Vector Programming: From Keyword Matching to Semantic Search
This is the most significant feature of the AI era. The core of AI applications is Vector Embeddings.
MySQL’s Dilemma: MySQL’s support for vector search started late, and its ecosystem is relatively closed.
Postgres’s pgvector: Through its plugin mechanism, Postgres has transformed into the most popular vector database.
The Change in Programming Style:
Past (Keywords): Developers wrote LIKE '%apple%'.
Present (Semantics): Developers convert text into vectors, store them in the Postgres vector field, and then use natural language to perform similarity queries.
Developers do not need to introduce a new specialized vector database (like Milvus) to increase architectural complexity; they simply install a plugin on the existing Postgres instance. This means developers can query both relational data (tuples) and semantic data (similar documents) within the same SQL transaction.
-- Typical Typical PG-style vectorized query: Hybrid Search
SELECT document_text
FROM documents
WHERE user_id = 123 -- Relational Filtering
ORDER BY embedding <=> '[0.1, 0.3, ...]' -- Vector Semantic Sorting
LIMIT 5;
Extensibility: The “Operating System” of the Database World
The design philosophy of Postgres is that everything is extensible.
MySQL: It is a simple, focused database. If you want to add a new data type or processing method, you usually need to integrate a new specialized database.
Postgres: It provides extension interfaces and Foreign Data Wrappers (FDW), serving as an abstract framework for data management in the AI era.
The Change in Programming Style:
In many internet projects, the early stage requires agile iteration and quick launches, so MySQL is used. Later, if fast content retrieval is needed, ElasticSearch is added. When big data analysis is required, Hadoop is set up.

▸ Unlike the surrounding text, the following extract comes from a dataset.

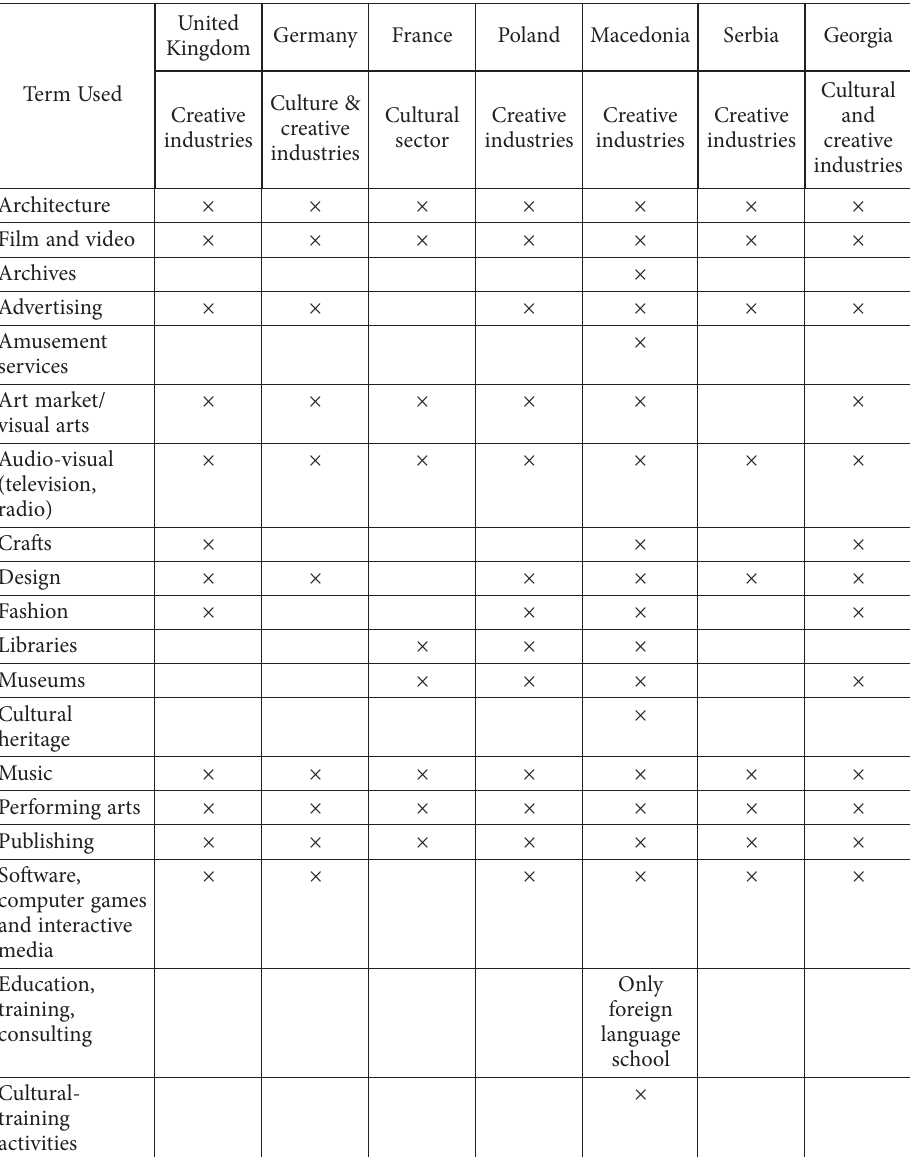
Table 3. Comparison of countries: definitions of the creative/cultural industries (source: created by authors)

Switching to Postgres: If you need full-text search and hybrid search, you can use ParadeDB; if you need data analysis, you can use pg_duckdb or pg_clickhouse; for AI vector search, you can use pgvector.
Developers don’t need to integrate new specialized databases for new features; they just need to run CREATE EXTENSION. This “LEGO-like” programming experience makes Postgres the “Universal Glue” in the AI tech stack. Developers only need to know how to use AI to correctly convert natural language into Postgres SQL syntax to complete various complex data processing logic.

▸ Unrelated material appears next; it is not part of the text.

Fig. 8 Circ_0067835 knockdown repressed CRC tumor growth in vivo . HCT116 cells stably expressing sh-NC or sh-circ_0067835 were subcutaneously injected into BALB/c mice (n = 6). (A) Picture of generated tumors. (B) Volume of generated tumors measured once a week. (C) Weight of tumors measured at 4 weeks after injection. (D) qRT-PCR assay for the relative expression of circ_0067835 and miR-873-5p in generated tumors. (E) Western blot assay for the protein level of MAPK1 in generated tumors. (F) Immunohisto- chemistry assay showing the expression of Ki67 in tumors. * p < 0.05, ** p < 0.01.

This unifies the SQL syntax for all data processing tools, eliminating the problems centered around MySQL such as “numerous SQL dialects,” “data silos,” and “complex operations.” Using AI to convert natural language into Postgres SQL syntax refactors all data processing logic, significantly boosting IT R&D productivity and upgrading the intelligent interaction experience of IT applications.
Summary Comparison Table
| Dimension | Internet Era (MySQL Paradigm) | AI Era (Postgres Paradigm) |
|---|---|---|
| Core Data | Structured Text / Numbers | Vectors, JSON, Unstructured Data |
| Logic Location | Java/Python App Layer handles logic | Logic pushed down to DB (Complex SQL/Stored Proc) |
| Code Generation | Hand-written SQL, kept simple | AI-generated Complex SQL / Stored Procedures |
| Query Mode | Exact PK Match (Where ID=1) |
Semantic Search + Hybrid Query |
| Data Management Style | Simple & Focused + Multiple specialized DBs | Feature-rich + Extensions for specialized processing |
| Dev Experience | Manual dev, requires specialized skills | AI-oriented natural language interaction, focus on business intent |
Conclusion
The reason Postgres has become the preferred choice in the AI era is that it is no longer just a “warehouse for storing data,” but has evolved into an “AI-oriented data processing platform.”
With the support of AI-assisted programming, Postgres’s complex features (such as stored procedures and complex queries) are no longer a burden for developers. Instead, they have become powerful weapons, perfectly adapting to the needs of AI applications for local data computation and multi-model data processing.